BaseBuddy Dependencies - ChromatinCloud/SeqForge GitHub Wiki

BaseBuddy orchestrates several external command-line tools and relies on a Python environment. Ensure these dependencies are met for BaseBuddy to function correctly.

1. Core External Tools

These tools must be installed on your system and accessible via your system's PATH environment variable. BaseBuddy will perform checks for these tools and report an error if they are not found.

  • ART (Alignment/Read Tool)

    • Used by: basebuddy short command for simulating Illumina short reads. You'll typically need art_illumina.
    • Purpose: Generates synthetic NGS reads from a reference FASTA sequence, emulating different sequencing platforms and error models.
    • Installation: Download binaries or compile from source from the official ART website:
    • Key ART Dependencies (ART itself may require these):
      • GNU Scientific Library (GSL) - often required if compiling ART from source.
  • Samtools

    • Used by: Various BaseBuddy operations, including:
      • FASTA indexing (samtools faidx) - automatically run if index is missing.
      • BAM indexing (samtools index) - automatically run if index is missing for input BAMs or for BAMs generated by internal steps (like sorting after addsnv.py).
      • BAM sorting (samtools sort) - used internally after variant spiking if the spiker tool produces an unsorted BAM.
    • Purpose: A suite of utilities for interacting with and processing high-throughput sequencing data formats like SAM, BAM, and CRAM, and for reference FASTA manipulation.
    • Installation:
      • Official Website (compile from source): HTSlib and Samtools
      • Conda/Mamba: mamba install -c bioconda samtools or conda install -c bioconda samtools
      • Package managers: apt-get install samtools (Debian/Ubuntu), brew install samtools (macOS).
    • Key Samtools Dependencies:
      • HTSlib (usually bundled or installed alongside Samtools).
  • addsnv.py (or similar variant spiking tool - Conceptual)

    • Used by: basebuddy spike command.
    • Purpose: This is a placeholder for a user-provided or specific third-party script/tool capable of introducing SNVs (and potentially indels) from a VCF file into reads within a BAM file.
    • Installation: The user is responsible for ensuring this script (e.g., named addsnv.py or configured if BaseBuddy allows specifying the tool path) is:
      1. Available on their system.
      2. Executable.
      3. Present in their system's PATH or its path explicitly provided if BaseBuddy supports it.
    • Note: If you are using a specific, known tool for this, replace this section with details for that tool.
  • curl

    • Used by: basebuddy download-ref command.
    • Purpose: A command-line tool for transferring data with URLs, used here for downloading files.
    • Installation:
      • Usually pre-installed on most Linux distributions and macOS.
      • Verify with which curl.
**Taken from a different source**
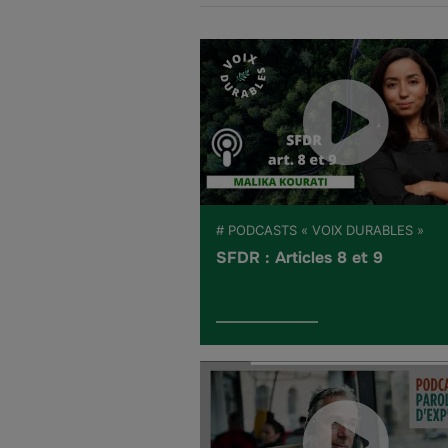
# PODCASTS « VOIX DURABLES »
SFDR : Articles 8 et 9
If missing, install via your system's package manager (e.g., apt-get install curl, yum install curl).

2. Python Environment

  • Python Version: Python 3.8 or newer is recommended.
  • Core Python Libraries Used by BaseBuddy:
    • argparse: For command-line argument parsing.
    • pathlib: For object-oriented filesystem paths.
    • logging: For application logging.
    • json: For reading/writing manifest files.
    • subprocess: For running external tools.
    • hashlib: For checksum verification.
    • shutil: For utilities like finding tool paths (shutil.which).
    • datetime: For timestamps.
    • xml.etree.ElementTree: For generating IGV session XML files.
    • copy: For deepcopying objects (like args for manifest).
    • These are generally part of the Python Standard Library or are common.
  • Environment Management (Recommended):
    • Use Conda or Mamba to create an isolated environment for BaseBuddy. If an environment.yml file is provided with the BaseBuddy source code, use it:
      mamba env create -f environment.yml
      conda activate <env_name_in_yml>
      
    • Alternatively, if using pip with a pyproject.toml or requirements.txt:
      python -m venv .venv
      source .venv/bin/activate
      pip install -r requirements.txt # or pip install .
      

3. System Requirements

  • Operating System: Primarily Linux and macOS. Windows Subsystem for Linux (WSL) might work but is generally less tested for many bioinformatics tools.
  • Disk Space:
    • Reference genomes can be large (e.g., Human ~3GB compressed, much larger uncompressed).
    • Simulated FASTQ/BAM files can also consume significant disk space, especially at high depths or for large genomes. Ensure you have adequate free space.
  • Memory (RAM):
    • Indexing large genomes with samtools faidx is generally not memory intensive.
    • ART simulation memory usage depends on genome size and parameters.
    • Aligning reads (if that were a step in a pipeline) or sorting large BAM files with samtools sort can be memory-intensive.
    • Running BaseBuddy itself is lightweight, but the tools it calls might have higher requirements.